- [WORK INSTRUCTIONS]
• A. List every sample problem in the text on arrangements by its number, with a brief note of what each one asks.
• B. According to the text on arrangements, how many different necklaces can be made by threading together seven different beads?
• C. In the text on arrangements, reproduce the passage from "Sample Problem 1.1" to "P(14,3), or 2,184.".

- [EXTRACTED TEXT]
◇ ◇ ◇ ◇ ◇
This number is denoted P(s,k). For example, if S is the three-element set {x,y,z}, the possible two-element ordered subsets are xy,yx,xz,zx,yz and zx; so P(3,2) = 6.
In particular P(s,s) denotes the number of s-sequences that can be chosen from an s-set, or the number of arrangements of the set S. But these are precisely the permutations of S. It follows that P(s,s) = s!. For this reason arrangements of size k are often called permutations of size k.
Given an s-set S = {x1,x2,...,xs}, there are s different sequences of length 1 on S, namely (x1), (x2), ..., and (xs). So P(s,1) = s. There are s× (s− 1) sequences of length 2, because each sequence of length 1 can be extended to length 2 in s−1 different ways, and no two of these s × (s − 1) extensions will ever be equal. So
P(s,2) = s(s−1). Similarly we find
P(s,3) = s×(s−1)×(s−2),
P(s,4) = s×(s−1)×(s−2)×(s−3),
...,
P(s,k) = s×(s−1)×(s−2)...(s−k +1).
So P(s,k) is calculated by multiplying, s, s−1, s−2,... until there are k factors.
It follows that
P(s,k) = s!/(s−k)!. (1.1)
Sample Problem 1.1 Calculate P(10,3).
Solution. There are two ways to calculate P(10,3). We could say P(10,3) = 10×9×8 = 720. Or we could use the formula:
P(10,3) = 10!/7! = 362880/5040 = 720.
The first way is easier
Several of the problems in the preceding section, such as those on selecting a committee, asked for the number of sequences of a certain length, and their solutions can sometimes be stated compactly by using arrangements.
Sample Problem 1.2 A committee of three people—chair, secretary, and treasurer—is to be elected by a club with 14 members. If every member is eligible to stand for each position, how many different committees are possible?
Solution. We can treat the committee as an ordered set of three elements chosen from the 14-element set of members. So the answer is P(14,3), or 2,184.
Sometimes an added condition makes the solution of a problem easier, not harder.
For example, arranging people around a circular table is no more difficult than arranging them in a line, and sometimes easier.
Suppose n people are to sit around a circular table. We start by arbitrarily labeling one seat at the table as “1,” the one to its left as “2,” and so on. Then there are n! different ways of putting the n people into the n seats. However, we have counted two arrangements as different if one is obtained from the other by shifting every person one place to the left, because these two arrangements put different people in “1”; but they are clearly the same arrangement for the purposes of the question.
Each arrangement is one of a set of n, all obtained from the others by shifting in a circular fashion. So the number of truly different arrangements is n!/n, which equals (n−1)!.
Sample Problem 1.3 How many ways can you make a necklace by threading together seven different beads?
Solution. Suppose you put the beads on a table before threading them.
There would be (n − 1)! = 6! = 720 ways to arrange them in a circle.
However, after the beads are threaded, the necklace could be flipped over, so every necklace has been counted twice (for example, abcde f g and ag f edcb are the same necklace). Therefore, the total number is 6!/2 = 360.
Sample Problem 1.4 Colette’s Copying Company has eight photocopying machines and seven employees who can operate them. There are four copying jobs to be done simultaneously. How many ways are there to allocate these jobs to operators and machines?
◇ ◇ ◇ ◇ ◇
- [AVAILABLE DATA]
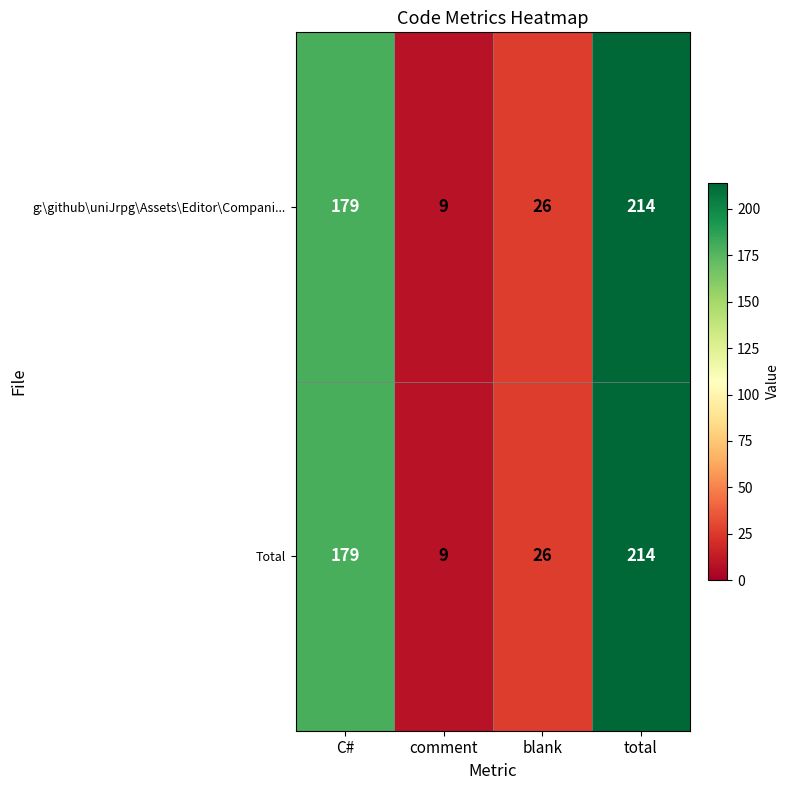

Reading left to right, list all the values displayed in this chart.

g:\github\uniJrpg\Assets\Editor\Compani...: C#=179	comment=9	blank=26	total=214
Total: C#=179	comment=9	blank=26	total=214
◇ ◇ ◇ ◇ ◇
- [TASK ANSWERS]
• A.
- Sample Problem 1.1 asks for the value of P(10,3).
- Sample Problem 1.2 asks how many different committees of chair, secretary, and treasurer a club with 14 members can elect.
- Sample Problem 1.3 asks how many ways a necklace can be made by threading together seven different beads.
- Sample Problem 1.4 asks how many ways four simultaneous copying jobs can be allocated to operators and machines, given seven employees and eight photocopying machines.

• B. 360

• C.
Sample Problem 1.1 Calculate P(10,3).
Solution. There are two ways to calculate P(10,3). We could say P(10,3) = 10×9×8 = 720. Or we could use the formula:
P(10,3) = 10!/7! = 362880/5040 = 720.
The first way is easier
Several of the problems in the preceding section, such as those on selecting a committee, asked for the number of sequences of a certain length, and their solutions can sometimes be stated compactly by using arrangements.
Sample Problem 1.2 A committee of three people—chair, secretary, and treasurer—is to be elected by a club with 14 members. If every member is eligible to stand for each position, how many different committees are possible?
Solution. We can treat the committee as an ordered set of three elements chosen from the 14-element set of members. So the answer is P(14,3), or 2,184.